Last Friday at roughly noon I made my way to Mrs. Owens’ fifth-grade class to talk to a group of very smart individuals. They welcomed me and allowed me to talk to them about the art and science that is writing.
I opened by talking about myself, how I started writing, and what it takes to a good writer. My advice to them was to write about what you are passionate about and to keep trying even if your first attempt is turned down. I had to explain that during the school year writing for the school newspaper that there were some stories that I had to rewrite a story four or five times before it was considered finished.
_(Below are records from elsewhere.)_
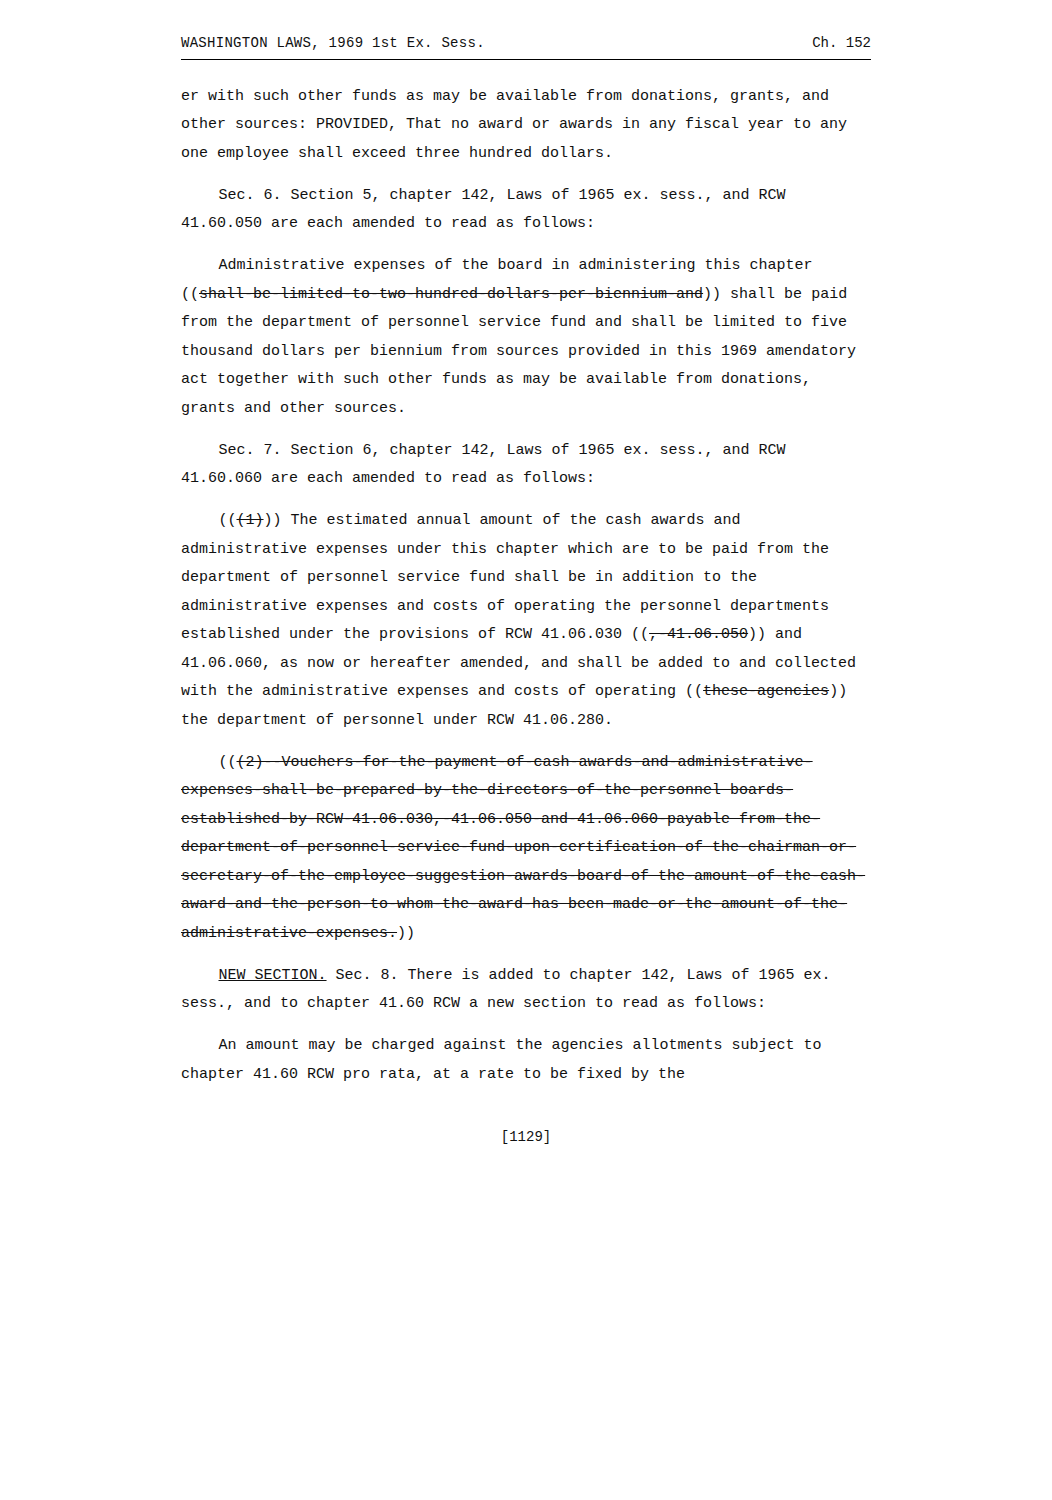WASHINGTON LAWS, 1969 1st Ex. Sess. Ch. 152
er with such other funds as may be available from donations, grants, and other sources: PROVIDED, That no award or awards in any fiscal year to any one employee shall exceed three hundred dollars.
Sec. 6. Section 5, chapter 142, Laws of 1965 ex. sess., and RCW 41.60.050 are each amended to read as follows:
Administrative expenses of the board in administering this chapter ((shall-be-limited-to-two-hundred-dollars-per-biennium-and)) shall be paid from the department of personnel service fund and shall be limited to five thousand dollars per biennium from sources provided in this 1969 amendatory act together with such other funds as may be available from donations, grants and other sources.
Sec. 7. Section 6, chapter 142, Laws of 1965 ex. sess., and RCW 41.60.060 are each amended to read as follows:
(((1))) The estimated annual amount of the cash awards and administrative expenses under this chapter which are to be paid from the department of personnel service fund shall be in addition to the administrative expenses and costs of operating the personnel departments established under the provisions of RCW 41.06.030 ((,-41.06.050)) and 41.06.060, as now or hereafter amended, and shall be added to and collected with the administrative expenses and costs of operating ((these-agencies)) the department of personnel under RCW 41.06.280.
(((2)--Vouchers-for-the-payment-of-cash-awards-and-administrative-expenses-shall-be-prepared-by-the-directors-of-the-personnel boards-established-by-RCW-41.06.030,-41.06.050-and-41.06.060-payable from-the-department-of-personnel-service-fund-upon-certification-of the-chairman-or-secretary-of-the-employee-suggestion-awards-board-of the-amount-of-the-cash-award-and-the-person-to-whom-the-award-has been-made-or-the-amount-of-the-administrative-expenses.))
NEW SECTION. Sec. 8. There is added to chapter 142, Laws of 1965 ex. sess., and to chapter 41.60 RCW a new section to read as follows:
An amount may be charged against the agencies allotments subject to chapter 41.60 RCW pro rata, at a rate to be fixed by the
[1129]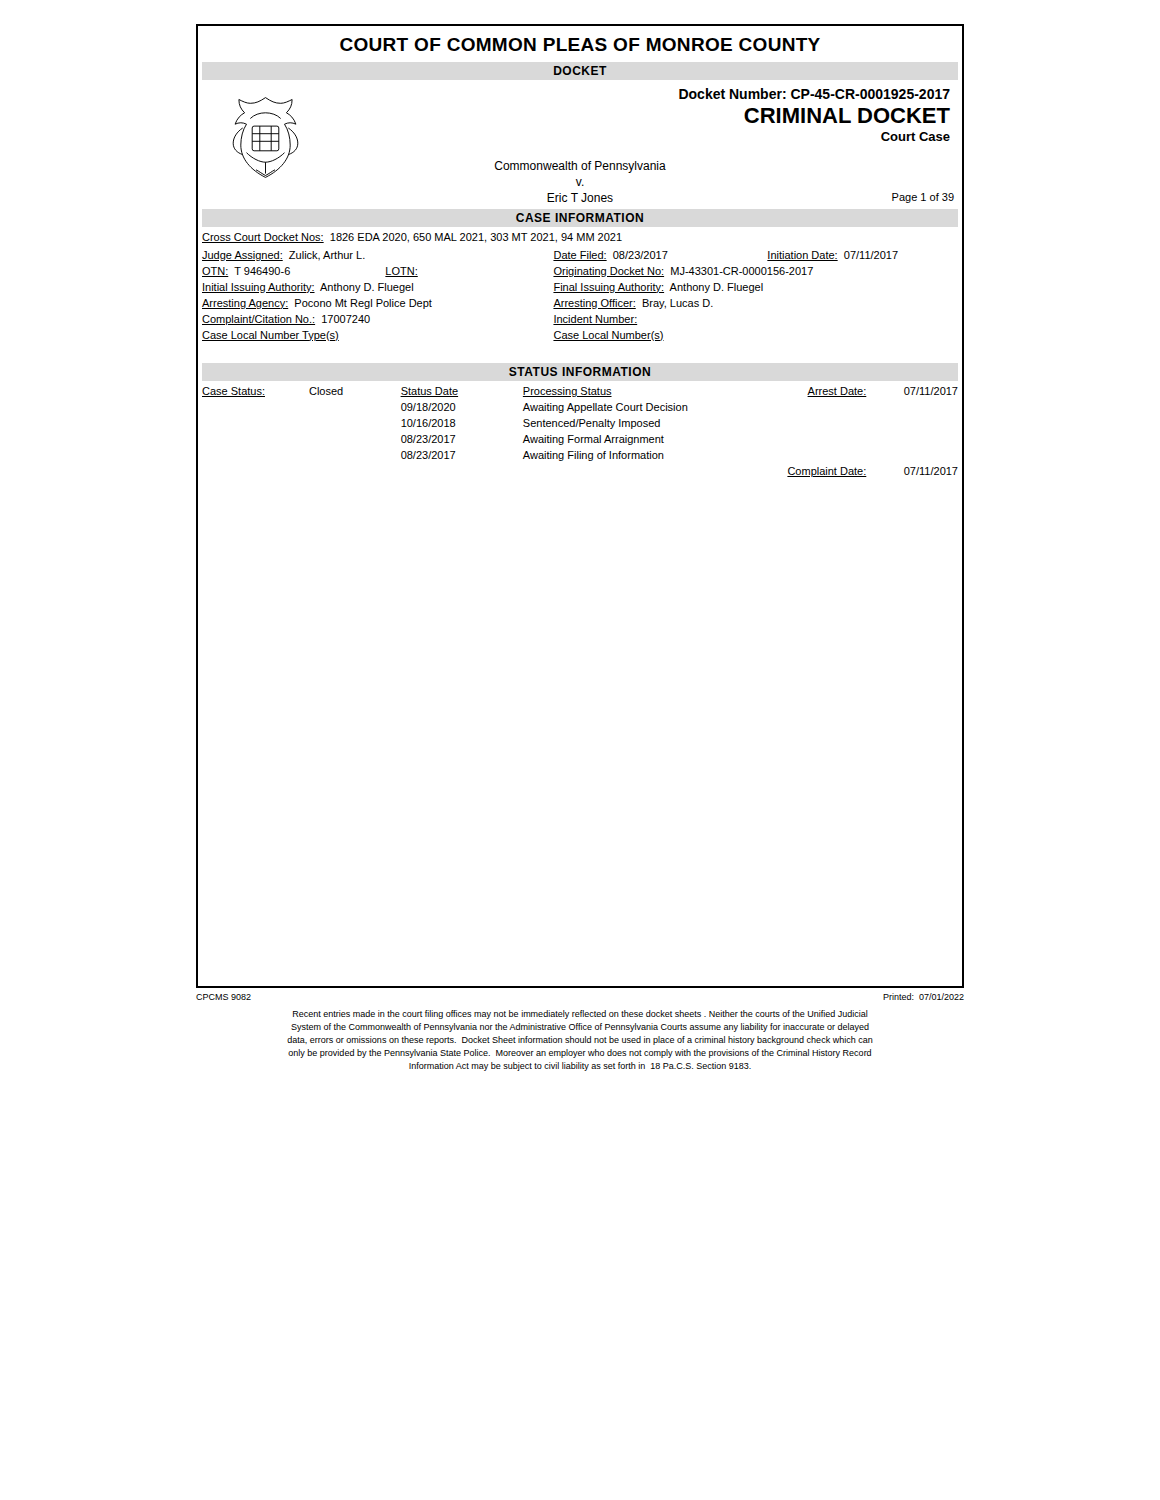COURT OF COMMON PLEAS OF MONROE COUNTY
DOCKET
Docket Number: CP-45-CR-0001925-2017
CRIMINAL DOCKET
Court Case
Commonwealth of Pennsylvania
v.
Eric T Jones
Page 1 of 39
CASE INFORMATION
| Cross Court Docket Nos: 1826 EDA 2020, 650 MAL 2021, 303 MT 2021, 94 MM 2021 |
| Judge Assigned: Zulick, Arthur L. | | Date Filed: 08/23/2017 | Initiation Date: 07/11/2017 |
| OTN: T 946490-6 | LOTN: | Originating Docket No: MJ-43301-CR-0000156-2017 |
| Initial Issuing Authority: Anthony D. Fluegel | Final Issuing Authority: Anthony D. Fluegel |
| Arresting Agency: Pocono Mt Regl Police Dept | Arresting Officer: Bray, Lucas D. |
| Complaint/Citation No.: 17007240 | Incident Number: |
| Case Local Number Type(s) | Case Local Number(s) |
STATUS INFORMATION
| Case Status: | Closed | Status Date | Processing Status | Arrest Date: | 07/11/2017 |
| | | 09/18/2020 | Awaiting Appellate Court Decision | | |
| | | 10/16/2018 | Sentenced/Penalty Imposed | | |
| | | 08/23/2017 | Awaiting Formal Arraignment | | |
| | | 08/23/2017 | Awaiting Filing of Information | | |
| | Complaint Date: | 07/11/2017 |
CPCMS 9082
Printed: 07/01/2022
Recent entries made in the court filing offices may not be immediately reflected on these docket sheets . Neither the courts of the Unified Judicial
System of the Commonwealth of Pennsylvania nor the Administrative Office of Pennsylvania Courts assume any liability for inaccurate or delayed
data, errors or omissions on these reports. Docket Sheet information should not be used in place of a criminal history background check which can
only be provided by the Pennsylvania State Police. Moreover an employer who does not comply with the provisions of the Criminal History Record
Information Act may be subject to civil liability as set forth in 18 Pa.C.S. Section 9183.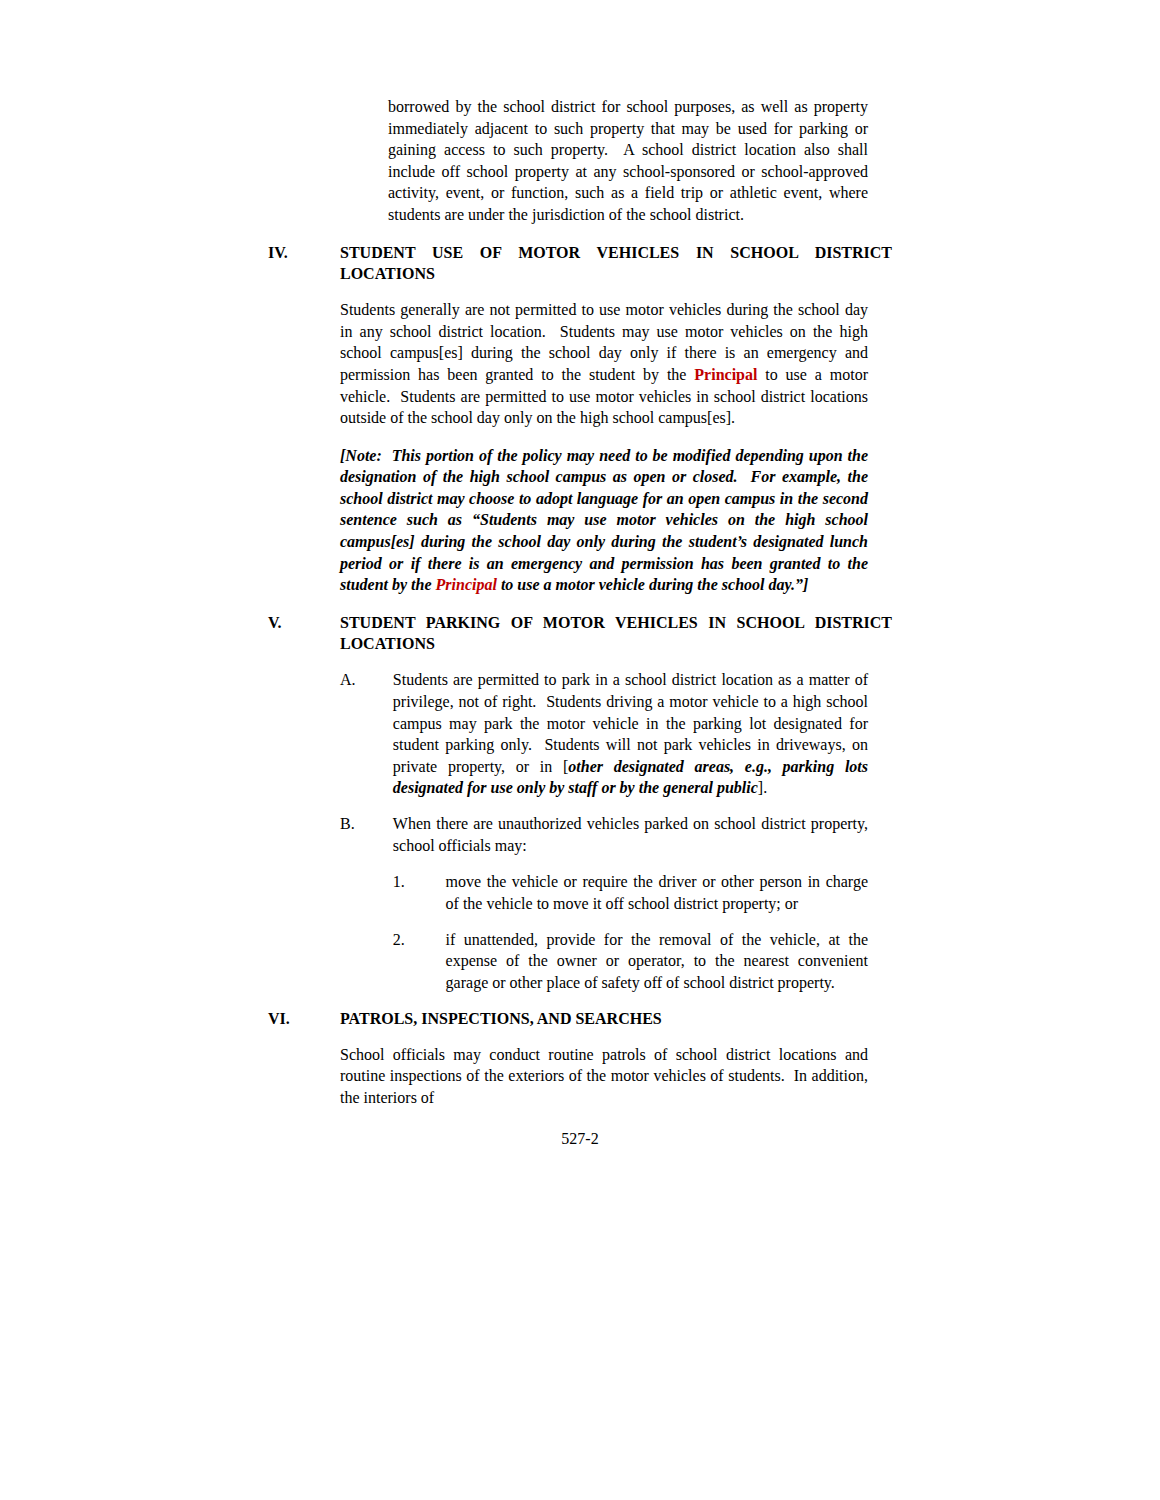borrowed by the school district for school purposes, as well as property immediately adjacent to such property that may be used for parking or gaining access to such property. A school district location also shall include off school property at any school-sponsored or school-approved activity, event, or function, such as a field trip or athletic event, where students are under the jurisdiction of the school district.
IV.
Student Use of Motor Vehicles in School District Locations
Students generally are not permitted to use motor vehicles during the school day in any school district location. Students may use motor vehicles on the high school campus[es] during the school day only if there is an emergency and permission has been granted to the student by the Principal to use a motor vehicle. Students are permitted to use motor vehicles in school district locations outside of the school day only on the high school campus[es].
[Note: This portion of the policy may need to be modified depending upon the designation of the high school campus as open or closed. For example, the school district may choose to adopt language for an open campus in the second sentence such as “Students may use motor vehicles on the high school campus[es] during the school day only during the student’s designated lunch period or if there is an emergency and permission has been granted to the student by the Principal to use a motor vehicle during the school day.”]
V.
Student Parking of Motor Vehicles in School District Locations
A.
Students are permitted to park in a school district location as a matter of privilege, not of right. Students driving a motor vehicle to a high school campus may park the motor vehicle in the parking lot designated for student parking only. Students will not park vehicles in driveways, on private property, or in [other designated areas, e.g., parking lots designated for use only by staff or by the general public].
B.
When there are unauthorized vehicles parked on school district property, school officials may:
1.
move the vehicle or require the driver or other person in charge of the vehicle to move it off school district property; or
2.
if unattended, provide for the removal of the vehicle, at the expense of the owner or operator, to the nearest convenient garage or other place of safety off of school district property.
VI.
Patrols, Inspections, and Searches
School officials may conduct routine patrols of school district locations and routine inspections of the exteriors of the motor vehicles of students. In addition, the interiors of
527-2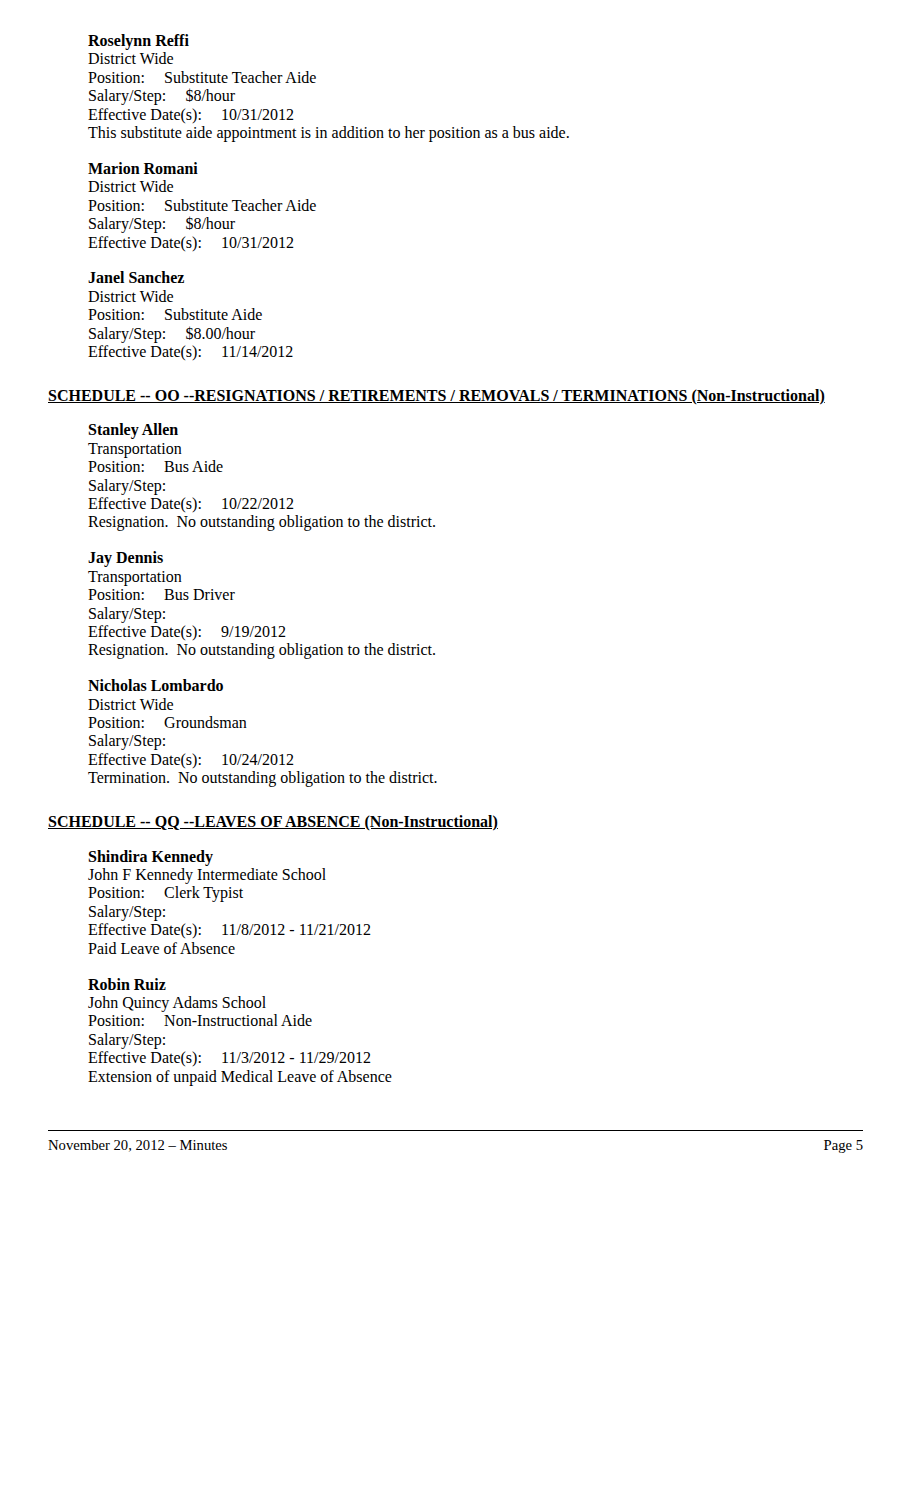Roselynn Reffi District Wide Position: Substitute Teacher Aide Salary/Step: $8/hour Effective Date(s): 10/31/2012 This substitute aide appointment is in addition to her position as a bus aide.
Marion Romani District Wide Position: Substitute Teacher Aide Salary/Step: $8/hour Effective Date(s): 10/31/2012
Janel Sanchez District Wide Position: Substitute Aide Salary/Step: $8.00/hour Effective Date(s): 11/14/2012
SCHEDULE -- OO --RESIGNATIONS / RETIREMENTS / REMOVALS / TERMINATIONS (Non-Instructional)
Stanley Allen Transportation Position: Bus Aide Salary/Step: Effective Date(s): 10/22/2012 Resignation. No outstanding obligation to the district.
Jay Dennis Transportation Position: Bus Driver Salary/Step: Effective Date(s): 9/19/2012 Resignation. No outstanding obligation to the district.
Nicholas Lombardo District Wide Position: Groundsman Salary/Step: Effective Date(s): 10/24/2012 Termination. No outstanding obligation to the district.
SCHEDULE -- QQ --LEAVES OF ABSENCE (Non-Instructional)
Shindira Kennedy John F Kennedy Intermediate School Position: Clerk Typist Salary/Step: Effective Date(s): 11/8/2012 - 11/21/2012 Paid Leave of Absence
Robin Ruiz John Quincy Adams School Position: Non-Instructional Aide Salary/Step: Effective Date(s): 11/3/2012 - 11/29/2012 Extension of unpaid Medical Leave of Absence
November 20, 2012 – Minutes Page 5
The class’s questions and comments were very well thought-out and educated. They had good questions, and I had the answers that they needed. After sitting there and listening to me talk about writing, they started to stray from the path and started to ask questions that were not quite related to the topic, but were still very smart, and at points quite funny.
They asked about everything from writing to who inspired me to do I play video games. I was also asked what grade I was in a good four or five times. But, they were not short of questions at all.
The class also seemed very interested in college and they asked many questions about what college I would be going to. While, there is no answer to the question yet, I did explain that there are several schools that are very strong journalism schools, such as North Carolina and Syracuse. To me the school I go to is not that big of a deal. Sure I would love to go to a really good Division I school, but I don’t have a preference just yet.
After talking for half an hour, it was very clear that I had lost them and they started asking about music, movies, and miscellaneous topics. I definitely expected it to come to this, and I’m glad I didn’t have to embarrass my brother in front of every one of his classmates. As, I ended I was bombarded by the kids and asked if I knew so-and-so because they go to Riverside too.
I did stay to have lunch with my brother and some of his friends. I was thanked by Mrs. Owens and I was on my way back to my house before I went to work at Riverside for the afternoon. From what I saw while I was at Easley, the class seemed intrigued and surprised to see that a kid like me at the age of 15 can do what he does. They seemed very excited and I say thank you the Mrs. Owens’ fifth-grade class for letting me come in and spill out all that I know to help you with what you hope to accomplish in the future.